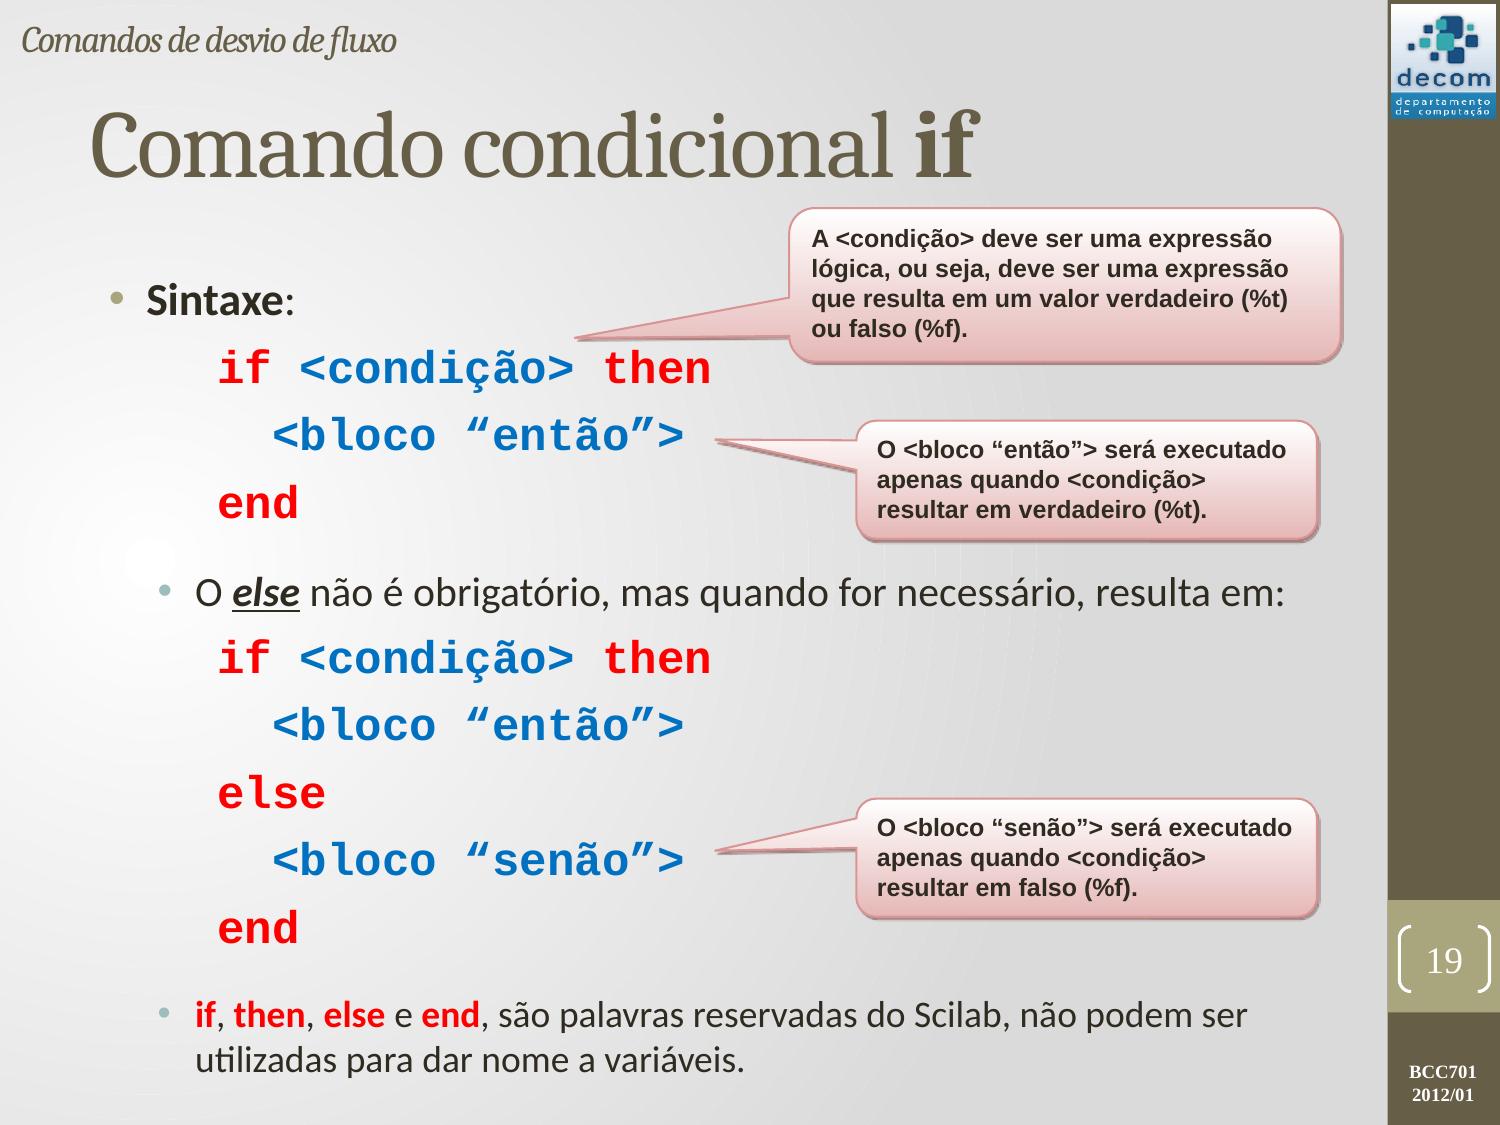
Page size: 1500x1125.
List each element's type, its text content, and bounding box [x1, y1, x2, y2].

text_box A <condição> deve ser uma expressão lógica, ou seja, deve ser uma expressão que resulta em um valor verdadeiro (%t) ou falso (%f). [574, 208, 1341, 362]
slide_number 19 [1397, 924, 1492, 994]
list Sintaxe: if <condição> then <bloco “então”> end O else não é obrigatório, mas quando for necessário, resulta em: if <condição> then <bloco “então”> else <bloco “senão”> end if, then, else e end, são palavras reservadas do Scilab, não podem ser utilizadas para dar nome a variáveis. [75, 262, 1325, 1050]
text_box Comandos de desvio de fluxo [6, 11, 1255, 63]
title Comando condicional if [75, 45, 1325, 233]
text_box O <bloco “então”> será executado apenas quando <condição> resultar em verdadeiro (%t). [714, 420, 1317, 539]
text_box O <bloco “senão”> será executado apenas quando <condição> resultar em falso (%f). [714, 798, 1317, 917]
picture [1391, 4, 1496, 119]
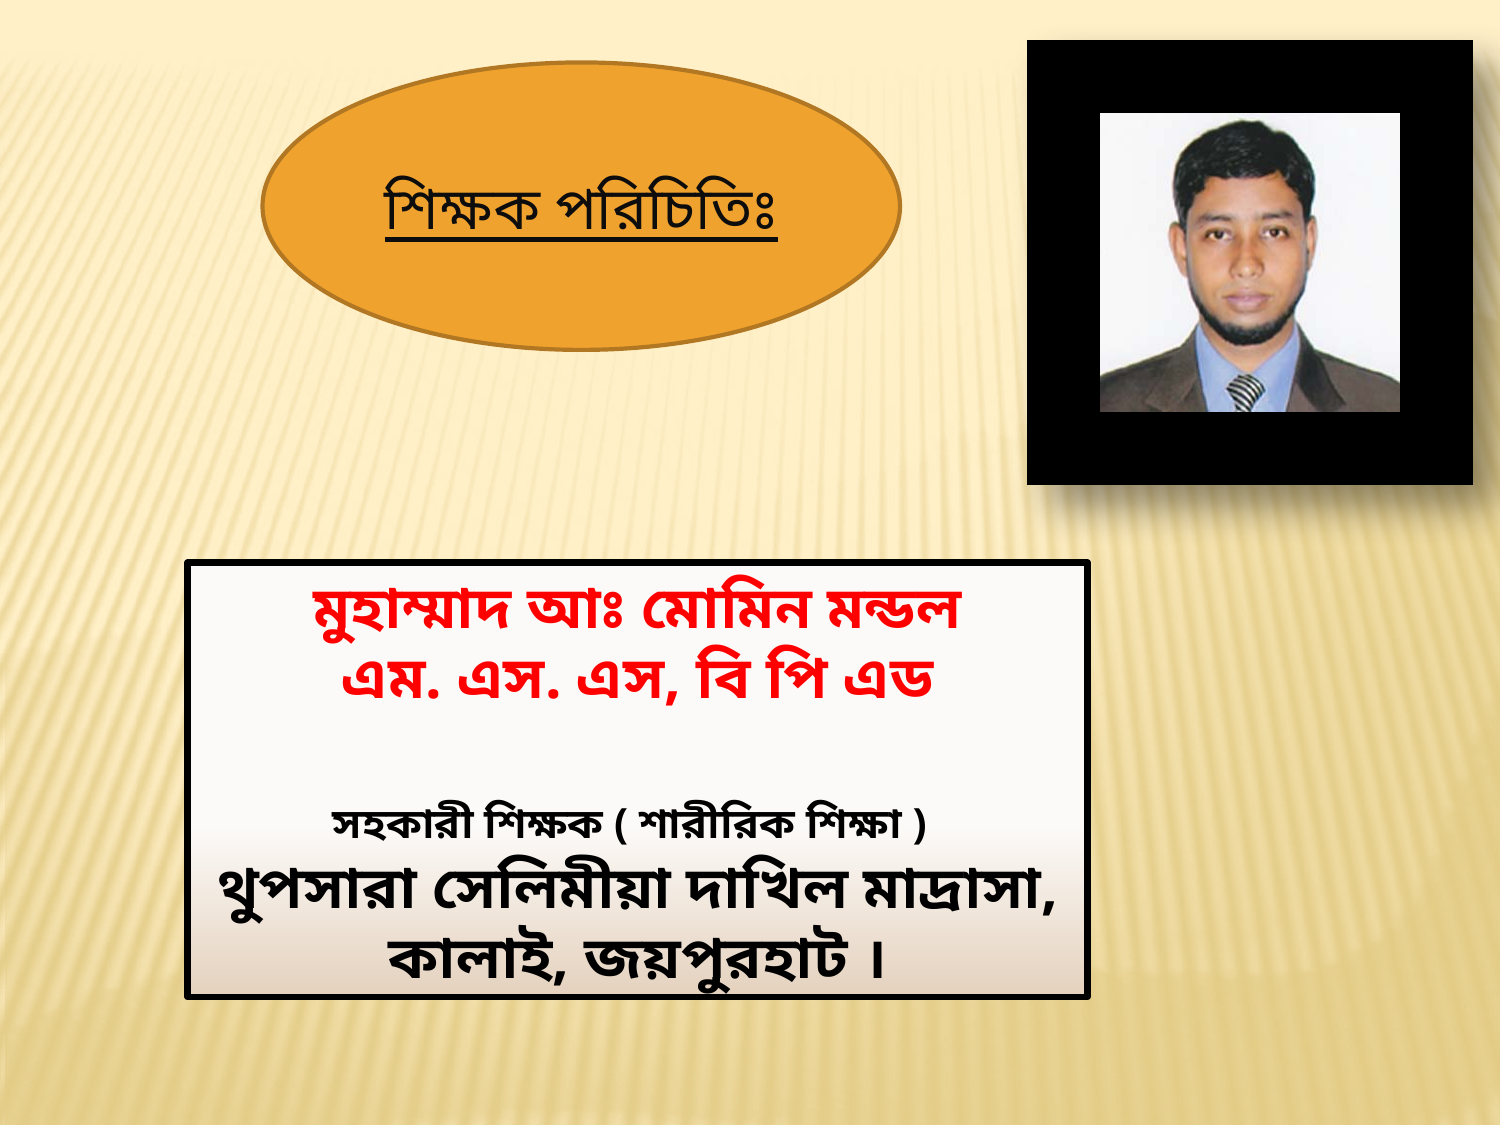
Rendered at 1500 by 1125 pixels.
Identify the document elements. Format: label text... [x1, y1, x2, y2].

picture [1099, 112, 1401, 413]
text_box মুহাম্মাদ আঃ মোমিন মন্ডল এম. এস. এস, বি পি এড সহকারী শিক্ষক ( শারীরিক শিক্ষা ) থুপসারা সেলিমীয়া দাখিল মাদ্রাসা, কালাই, জয়পুরহাট । [187, 562, 1088, 998]
text_box শিক্ষক পরিচিতিঃ [260, 60, 903, 352]
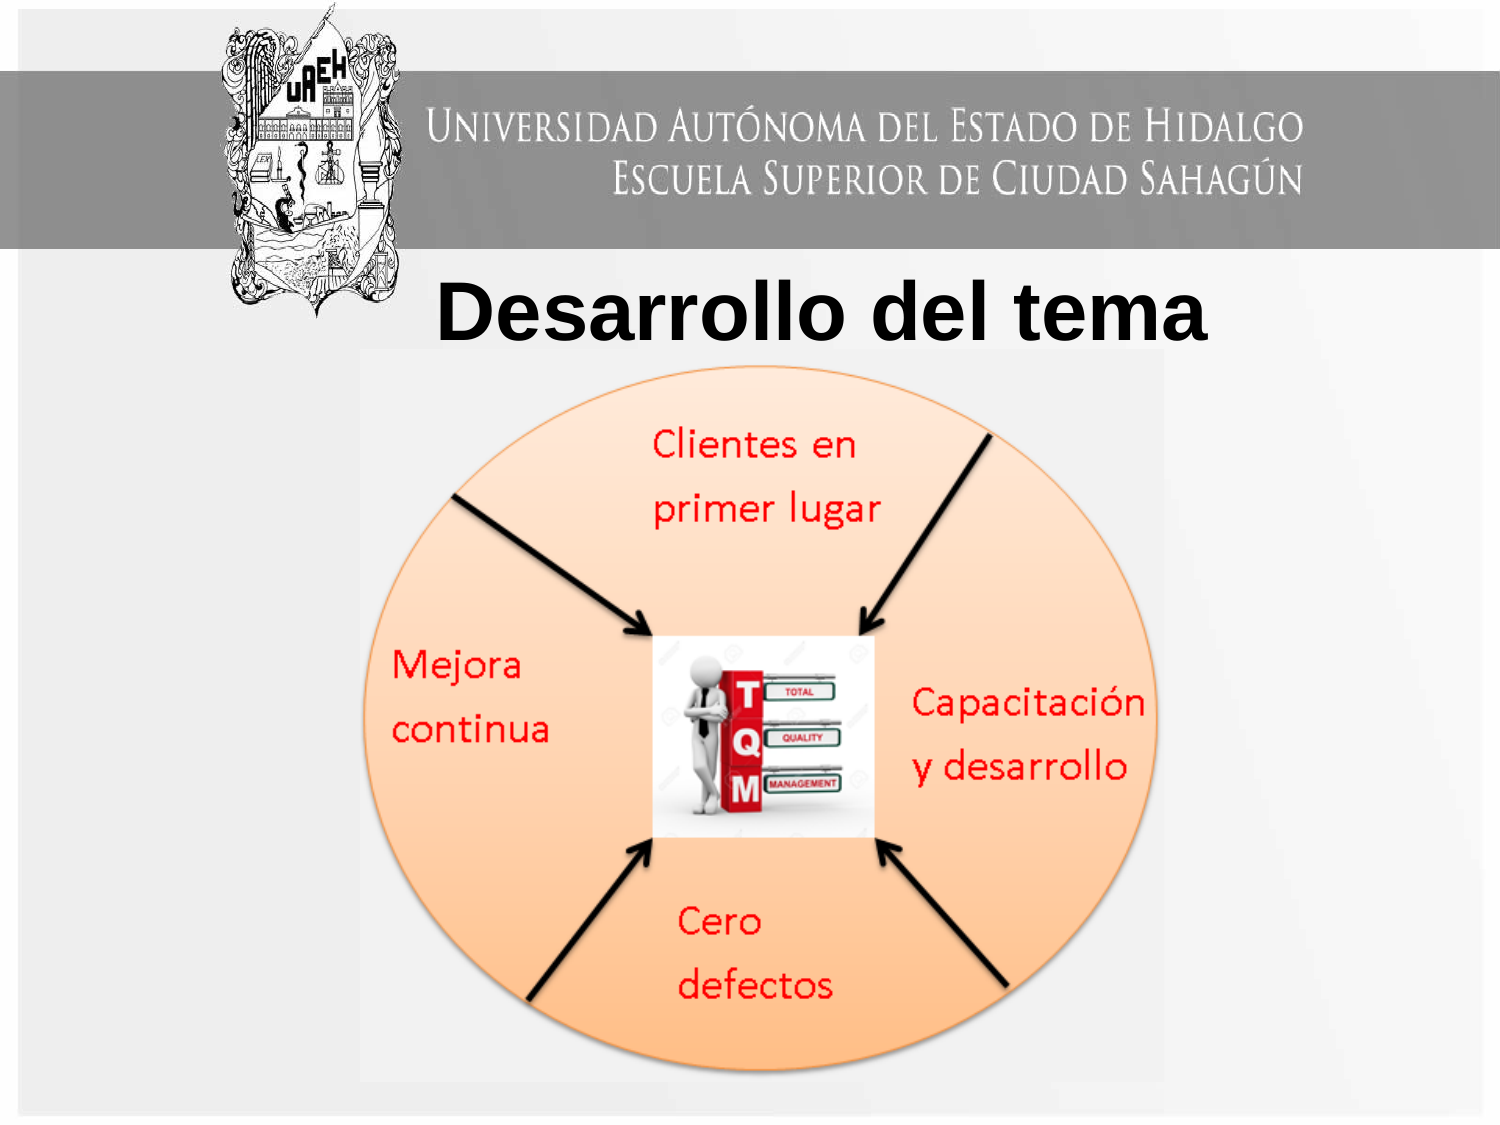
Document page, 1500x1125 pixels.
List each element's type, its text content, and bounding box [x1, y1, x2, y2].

list [75, 262, 1425, 1005]
picture [0, 0, 1500, 1125]
title Desarrollo del tema [147, 231, 1498, 383]
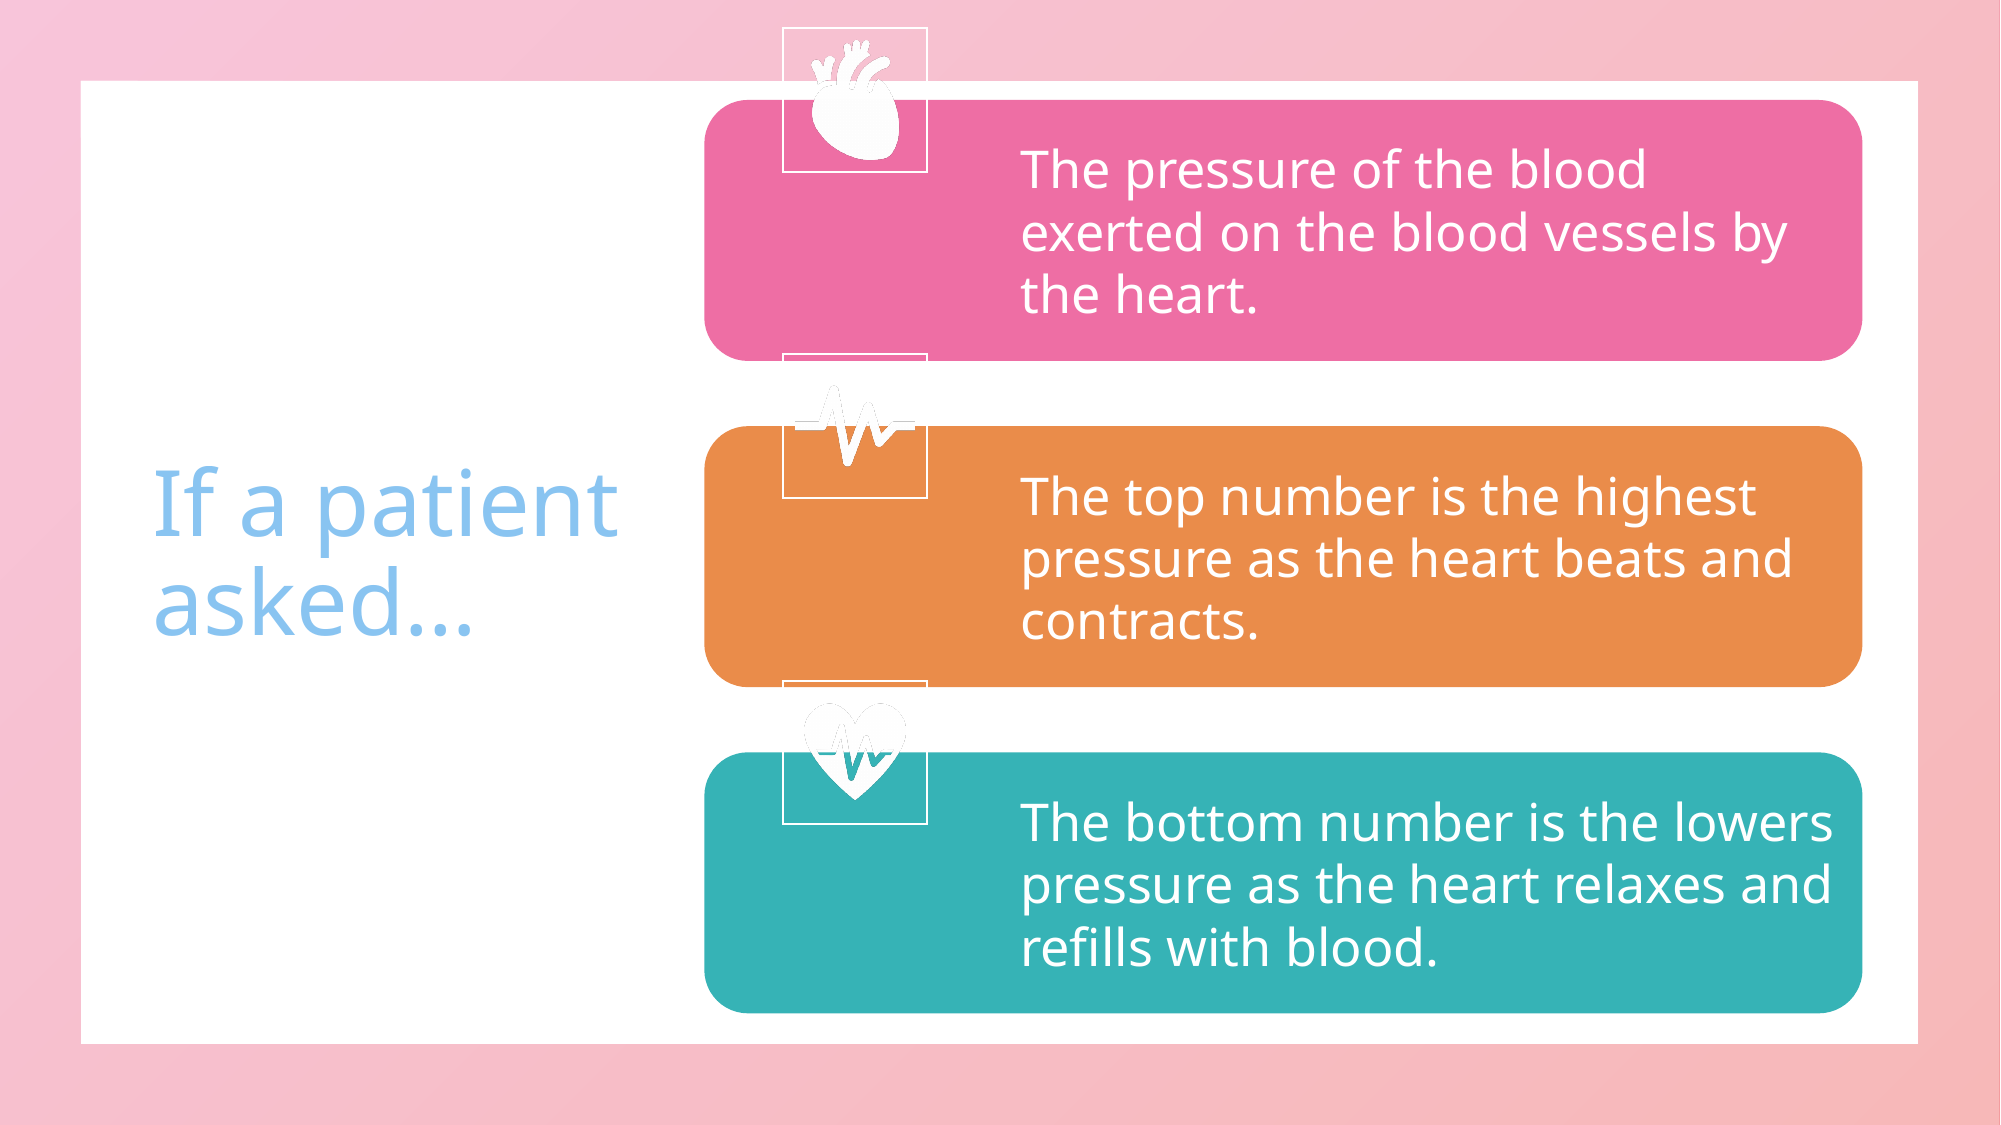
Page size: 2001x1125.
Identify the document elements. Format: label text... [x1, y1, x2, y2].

> To do
A verbatim retyping of the listing, without any pictures, is the expected answer.

> Your response
Page size: 1500x1125.
List each element's type, its text content, and bounding box [x1, y1, x2, y2].

text_box A <condição> deve ser uma expressão lógica, ou seja, deve ser uma expressão que resulta em um valor verdadeiro (%t) ou falso (%f). [574, 208, 1341, 362]
slide_number 19 [1397, 924, 1492, 994]
list Sintaxe: if <condição> then <bloco “então”> end O else não é obrigatório, mas quando for necessário, resulta em: if <condição> then <bloco “então”> else <bloco “senão”> end if, then, else e end, são palavras reservadas do Scilab, não podem ser utilizadas para dar nome a variáveis. [75, 262, 1325, 1050]
text_box Comandos de desvio de fluxo [6, 11, 1255, 63]
title Comando condicional if [75, 45, 1325, 233]
text_box O <bloco “então”> será executado apenas quando <condição> resultar em verdadeiro (%t). [714, 420, 1317, 539]
text_box O <bloco “senão”> será executado apenas quando <condição> resultar em falso (%f). [714, 798, 1317, 917]
picture [1391, 4, 1496, 119]
Rendered at 1500 by 1125 pixels.
Identify the document elements. Format: label text... [x1, y1, x2, y2].

picture [1099, 112, 1401, 413]
text_box মুহাম্মাদ আঃ মোমিন মন্ডল এম. এস. এস, বি পি এড সহকারী শিক্ষক ( শারীরিক শিক্ষা ) থুপসারা সেলিমীয়া দাখিল মাদ্রাসা, কালাই, জয়পুরহাট । [187, 562, 1088, 998]
text_box শিক্ষক পরিচিতিঃ [260, 60, 903, 352]
Document page, 1500x1125 pixels.
List each element's type, its text content, and bounding box [x1, y1, x2, y2].

list [75, 262, 1425, 1005]
picture [0, 0, 1500, 1125]
title Desarrollo del tema [147, 231, 1498, 383]
Page size: 2001x1125.
Identify the document elements. Format: label text... [x1, y1, x2, y2].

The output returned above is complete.